To Tweet or Not to Tweet
admin, April 5, 2012
What kind of twitter personality do you leverage? Are you extraverted or an introverted handler? I tweet as a live; I'm a bona fide introvert. I'm a quiet man in most off and online settings; but, just because this isn't constantly running (points to mouth), doesn't mean this isn't (points to head).
I started my Twitter account several months ago but have tweeted almost 1,000 times; surely I have some things to express; but, is it always apropos to pull the Twitter trigger? In surveying the social media platform (within the last few months), I've noticed some people have a capricious Twitter finger; maybe it would be best to ponder…to tweet or not to tweet.
Just Tweet It
Twitter is a social platform. Obviously it's there for socializing and spreading in-brand information. Let's consider good examples of socializing.
I enjoy the benefit of an endless stream of industry information due to my Twitter account. Tweets are streaming at all hours of the day. NYC doesn't sleep, neither do the tweople on social media platforms. There's a mighty chance you missed something or someone else did. But you can be helpful, aligning personalities with potential resources of interest.
Example: I'm writing, inspired by a Psychology Today post, tweeted to me by a WebiMax cohort, Candice Scheets. Candice knows I have an interest in Psych and is 'looking out.' Are you doing the same for your team members, industry cohorts, and clients? Why not?
Comment on Links
Guess what? Writers enjoy others reading their words! I know! People comment on blogs all the time, expressing views and celebrating the writing of the author. Your comments are limited, using Twitter; but, you can still express interest and views by tweeting thoughts aligned with the associated post.

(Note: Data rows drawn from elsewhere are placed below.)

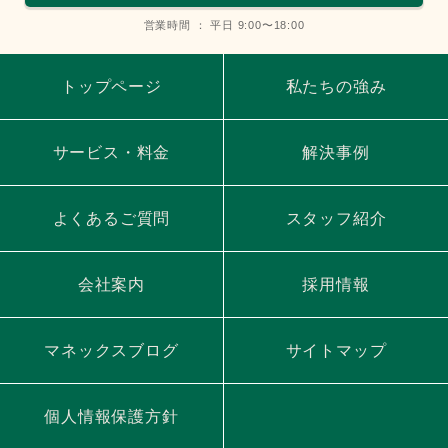
営業時間 ： 平日 9:00〜18:00
トップページ
私たちの強み
サービス・料金
解決事例
よくあるご質問
スタッフ紹介
会社案内
採用情報
マネックスブログ
サイトマップ
個人情報保護方針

Survey how I describe Bill Slawski's post, taking a comment from within:
I work remotely and can't afford the benefit of regularly seeing cohorts. Decades ago, the scenario would be unique; but, distant team members are not such a rarity these days. While cohorts can use a variety of tools to facilitate communication, email, instant message, phone calls, etc, I like the idea of communicating on a social platform; the process further enhances branding. 'Outsiders' perceive internal communication when it's performed via social media. If you have a great team synergy, why not let other people know about it? I see a lot of positive, in-brand synergy going on; it's a testament to the brand. Happy employees usually indicate a brand that makes clients happy too!
Example: We added another member to the internal marketing team, Jillian Johnson. I could send her an email, but shouting at her on Twitter expresses a sense of team unity.
@MissWritey thanks for making the team stronger, Jillian - welcome
Tweep it Inside
We're all people, prone to mistakes, emotional reactions, poor short-term decisions, etc. However, I suggest taking a breather, a moment to reflect before hitting the tweet button. I've seen a lot of positive tweets and I've seen some nasty ones too. I don't want to give examples; but, I'm sure readers have observed real-life examples of the following:
- Engaging in an argument with a peer. Agree to disagree and move on; people are watching and judging you and your brand based on a few moments of disagreement.
- Engaging in argument with client. The customer is not right all the time, but focus on their concerns and not your excuses. Address their issues like you would a disgruntled in-store consumer. There's no 'safety of distance.' Many people engage in road rage because they feel 'safe,' privately enraged in their car. It's not 'safe' to create negative associations to your brand...ever.
- Making comments with the purpose of lessening a personality in the eyes of the viewing public. Do you have a philosophical issue with another personality? Don't lower them, raise yourself. Write an insightful post, focusing upon and illustrating your beliefs. The process benefits you a lot more than engaging in online nonsense.